Regular round-ups of the previous week's blogposts are kindly compiled by Alberto Bellan.

Friday, 2 May 2008

Global Index launched today

This morning the IPKat woke up to discover the launch of the Taylor Wessing Global Intellectual Property Index, prepared in association with Managing Intellectual Property magazine. The launch party is in the form of a delicious breakfast seminar, leaving participants with the rest of the day to digest the Index's findings.


In short, this Index presents a comprehensive statistical comparison of IP protection and enforcement in 22 of the world's leading economies, rating each jurisdiction in terms of how well it protects and enforces patents, trade marks and copyright. According to the law firm's website,

"Based on an innovative analysis of surveys of senior industry figures globally and an array of published empirical data, the index provides an assessment of the best and worst jurisdictions to obtain, exploit, enforce and attack particular types of IP. Where once anecdotes, conjecture and even some prejudice may have informed our view of a particular jurisdiction, we are now able to rely on statistical analysis".
There aren't too many surprises in the rankings. The 22 countries are divided between five tiers. The three "best buys" are the UK, USA and Germany - which is good news for Anglo-German law firms like Taylor Wessing. The bottom tier consists of India, Brazil, Russia and China -- which must account for getting on for half of the world's population. Perhaps more surprisingly two EU countries -- Poland and Italy -- are in the one-from-bottom tier, while the "middle order" features Japan, Spain and South Africa.

The IPKat congratulates TW and MIP on this endeavour, which he hopes will be repeated on an annual basis. That way, we can get to compare the continuing response of these important jurisdictions to the demands of IP owners, their competitors, consumers and the marketplace.

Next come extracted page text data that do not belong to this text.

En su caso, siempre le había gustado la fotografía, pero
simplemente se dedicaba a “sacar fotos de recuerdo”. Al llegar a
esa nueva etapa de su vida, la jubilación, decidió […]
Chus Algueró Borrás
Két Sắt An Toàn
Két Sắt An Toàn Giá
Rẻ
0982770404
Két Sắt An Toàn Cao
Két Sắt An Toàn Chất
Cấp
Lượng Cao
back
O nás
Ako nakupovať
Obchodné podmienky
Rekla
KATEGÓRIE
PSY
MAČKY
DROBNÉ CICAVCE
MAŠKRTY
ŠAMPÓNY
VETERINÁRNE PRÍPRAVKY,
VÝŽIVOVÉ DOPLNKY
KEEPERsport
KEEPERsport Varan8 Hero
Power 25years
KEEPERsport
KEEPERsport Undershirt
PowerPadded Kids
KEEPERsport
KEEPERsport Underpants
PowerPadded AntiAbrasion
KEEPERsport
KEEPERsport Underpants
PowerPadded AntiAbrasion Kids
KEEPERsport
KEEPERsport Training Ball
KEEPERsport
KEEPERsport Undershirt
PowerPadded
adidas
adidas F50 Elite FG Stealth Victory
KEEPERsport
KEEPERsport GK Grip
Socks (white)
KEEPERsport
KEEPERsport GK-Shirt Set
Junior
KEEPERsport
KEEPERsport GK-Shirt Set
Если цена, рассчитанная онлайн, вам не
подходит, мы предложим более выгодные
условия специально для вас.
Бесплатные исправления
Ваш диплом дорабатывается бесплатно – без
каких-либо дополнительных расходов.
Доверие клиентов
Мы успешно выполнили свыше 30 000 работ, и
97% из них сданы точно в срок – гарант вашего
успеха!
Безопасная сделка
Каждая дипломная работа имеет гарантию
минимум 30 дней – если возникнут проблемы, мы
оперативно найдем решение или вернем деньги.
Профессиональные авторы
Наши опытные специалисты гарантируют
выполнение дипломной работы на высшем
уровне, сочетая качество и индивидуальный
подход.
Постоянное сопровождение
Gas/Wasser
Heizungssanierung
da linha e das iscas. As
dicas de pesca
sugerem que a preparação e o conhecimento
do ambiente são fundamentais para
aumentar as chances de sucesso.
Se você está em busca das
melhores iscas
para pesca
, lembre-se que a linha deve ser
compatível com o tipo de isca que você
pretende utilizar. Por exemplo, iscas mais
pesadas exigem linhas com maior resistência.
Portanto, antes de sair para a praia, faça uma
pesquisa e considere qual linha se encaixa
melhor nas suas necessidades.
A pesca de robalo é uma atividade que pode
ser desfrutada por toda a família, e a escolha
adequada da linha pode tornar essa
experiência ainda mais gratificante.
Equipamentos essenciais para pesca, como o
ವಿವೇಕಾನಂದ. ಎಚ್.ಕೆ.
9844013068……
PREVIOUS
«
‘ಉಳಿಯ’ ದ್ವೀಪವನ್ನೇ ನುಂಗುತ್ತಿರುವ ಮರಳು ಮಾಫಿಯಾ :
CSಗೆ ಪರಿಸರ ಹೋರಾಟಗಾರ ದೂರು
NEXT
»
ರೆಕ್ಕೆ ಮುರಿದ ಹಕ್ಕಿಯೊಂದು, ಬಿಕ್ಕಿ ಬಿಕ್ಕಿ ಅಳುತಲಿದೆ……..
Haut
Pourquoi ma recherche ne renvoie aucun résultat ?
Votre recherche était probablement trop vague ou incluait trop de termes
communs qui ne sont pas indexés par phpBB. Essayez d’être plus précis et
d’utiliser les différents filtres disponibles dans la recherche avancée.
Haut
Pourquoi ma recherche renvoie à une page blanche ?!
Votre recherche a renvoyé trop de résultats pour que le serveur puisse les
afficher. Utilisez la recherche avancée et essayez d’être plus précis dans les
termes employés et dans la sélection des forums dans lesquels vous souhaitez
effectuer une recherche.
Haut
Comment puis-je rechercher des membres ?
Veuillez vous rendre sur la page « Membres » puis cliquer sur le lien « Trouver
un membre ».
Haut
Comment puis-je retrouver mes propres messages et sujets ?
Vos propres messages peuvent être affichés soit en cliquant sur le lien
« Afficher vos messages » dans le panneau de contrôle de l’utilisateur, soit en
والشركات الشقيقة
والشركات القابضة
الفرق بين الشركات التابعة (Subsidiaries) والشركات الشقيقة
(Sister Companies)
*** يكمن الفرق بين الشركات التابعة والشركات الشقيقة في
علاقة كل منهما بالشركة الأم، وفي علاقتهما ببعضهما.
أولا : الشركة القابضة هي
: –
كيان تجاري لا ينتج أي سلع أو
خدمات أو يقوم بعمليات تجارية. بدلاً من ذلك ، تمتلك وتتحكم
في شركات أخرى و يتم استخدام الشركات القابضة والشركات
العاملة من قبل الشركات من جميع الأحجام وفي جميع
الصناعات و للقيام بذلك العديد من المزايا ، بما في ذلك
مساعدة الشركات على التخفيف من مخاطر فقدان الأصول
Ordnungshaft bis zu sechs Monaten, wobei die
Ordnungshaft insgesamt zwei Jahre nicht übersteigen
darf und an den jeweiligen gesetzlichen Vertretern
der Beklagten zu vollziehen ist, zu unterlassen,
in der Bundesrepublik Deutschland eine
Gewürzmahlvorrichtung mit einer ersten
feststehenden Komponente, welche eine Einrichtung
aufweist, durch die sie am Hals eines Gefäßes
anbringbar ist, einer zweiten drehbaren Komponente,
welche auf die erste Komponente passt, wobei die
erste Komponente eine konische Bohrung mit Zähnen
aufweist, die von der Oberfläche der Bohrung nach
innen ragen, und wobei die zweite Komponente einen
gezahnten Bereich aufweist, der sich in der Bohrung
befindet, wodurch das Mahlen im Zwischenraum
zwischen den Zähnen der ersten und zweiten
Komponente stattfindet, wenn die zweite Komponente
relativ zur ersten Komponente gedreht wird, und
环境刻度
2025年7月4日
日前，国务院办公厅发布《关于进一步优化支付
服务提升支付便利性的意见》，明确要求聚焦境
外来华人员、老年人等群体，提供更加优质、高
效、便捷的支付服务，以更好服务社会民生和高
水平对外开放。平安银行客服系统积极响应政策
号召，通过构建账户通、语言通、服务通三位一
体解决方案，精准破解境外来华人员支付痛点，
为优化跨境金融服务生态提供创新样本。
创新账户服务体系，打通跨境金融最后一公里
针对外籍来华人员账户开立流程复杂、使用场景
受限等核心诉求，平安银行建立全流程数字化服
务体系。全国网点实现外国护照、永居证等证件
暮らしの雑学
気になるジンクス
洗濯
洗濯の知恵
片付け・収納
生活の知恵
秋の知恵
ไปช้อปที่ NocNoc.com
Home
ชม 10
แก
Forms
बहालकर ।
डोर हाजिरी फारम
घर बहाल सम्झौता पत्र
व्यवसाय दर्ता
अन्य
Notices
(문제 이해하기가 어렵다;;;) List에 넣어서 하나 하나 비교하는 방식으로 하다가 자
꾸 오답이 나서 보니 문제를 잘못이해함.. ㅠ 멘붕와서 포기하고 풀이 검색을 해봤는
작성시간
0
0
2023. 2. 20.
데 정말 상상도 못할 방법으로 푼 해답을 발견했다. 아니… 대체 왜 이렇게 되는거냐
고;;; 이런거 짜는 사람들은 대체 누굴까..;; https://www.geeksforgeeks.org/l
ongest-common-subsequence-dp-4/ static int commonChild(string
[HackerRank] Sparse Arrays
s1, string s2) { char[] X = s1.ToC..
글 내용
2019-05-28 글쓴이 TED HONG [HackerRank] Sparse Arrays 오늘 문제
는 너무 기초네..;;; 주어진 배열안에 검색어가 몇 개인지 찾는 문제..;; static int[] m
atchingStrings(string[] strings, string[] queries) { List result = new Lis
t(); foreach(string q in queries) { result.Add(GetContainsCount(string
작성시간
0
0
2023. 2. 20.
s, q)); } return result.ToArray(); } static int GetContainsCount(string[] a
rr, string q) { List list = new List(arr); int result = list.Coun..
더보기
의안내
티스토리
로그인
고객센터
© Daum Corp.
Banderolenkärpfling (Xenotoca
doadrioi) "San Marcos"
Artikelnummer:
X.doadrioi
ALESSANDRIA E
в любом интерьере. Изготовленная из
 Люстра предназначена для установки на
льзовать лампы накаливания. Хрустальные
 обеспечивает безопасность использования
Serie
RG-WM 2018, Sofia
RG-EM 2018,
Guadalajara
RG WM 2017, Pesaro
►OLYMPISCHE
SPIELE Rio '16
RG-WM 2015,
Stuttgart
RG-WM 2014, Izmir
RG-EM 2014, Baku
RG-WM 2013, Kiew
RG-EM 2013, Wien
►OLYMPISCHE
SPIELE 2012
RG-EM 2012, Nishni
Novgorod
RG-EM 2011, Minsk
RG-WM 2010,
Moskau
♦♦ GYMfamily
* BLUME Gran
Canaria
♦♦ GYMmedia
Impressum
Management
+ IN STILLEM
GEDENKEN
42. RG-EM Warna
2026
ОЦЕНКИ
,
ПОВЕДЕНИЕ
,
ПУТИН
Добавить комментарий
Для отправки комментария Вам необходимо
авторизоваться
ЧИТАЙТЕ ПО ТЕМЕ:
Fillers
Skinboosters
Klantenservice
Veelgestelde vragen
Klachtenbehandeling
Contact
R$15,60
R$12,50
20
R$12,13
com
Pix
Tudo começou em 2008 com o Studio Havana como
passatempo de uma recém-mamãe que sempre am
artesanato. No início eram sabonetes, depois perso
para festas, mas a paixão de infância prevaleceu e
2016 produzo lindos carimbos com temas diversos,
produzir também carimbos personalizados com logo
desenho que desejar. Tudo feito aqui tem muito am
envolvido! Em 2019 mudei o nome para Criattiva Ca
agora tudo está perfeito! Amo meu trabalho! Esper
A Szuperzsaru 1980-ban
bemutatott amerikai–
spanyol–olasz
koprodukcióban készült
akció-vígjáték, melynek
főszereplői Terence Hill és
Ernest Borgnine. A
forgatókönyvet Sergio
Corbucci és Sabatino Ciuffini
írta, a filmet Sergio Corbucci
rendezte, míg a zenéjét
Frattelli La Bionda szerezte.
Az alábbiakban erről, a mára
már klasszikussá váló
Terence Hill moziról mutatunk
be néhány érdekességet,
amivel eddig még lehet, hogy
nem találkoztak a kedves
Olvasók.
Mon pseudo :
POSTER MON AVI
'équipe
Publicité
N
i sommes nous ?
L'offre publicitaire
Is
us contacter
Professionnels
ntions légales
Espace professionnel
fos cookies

You can download the full report here. It's 36 pages long and very handsome, with lots of tables.

1 comment:

IP Protection in China said...

I am currently studying the content of China law in HK, although being a Chinese in HK I am a bit sad to find out that China is still ranked so lower in IP regime, it encourages me to think about how to contribute to the improvement in IP protection in China.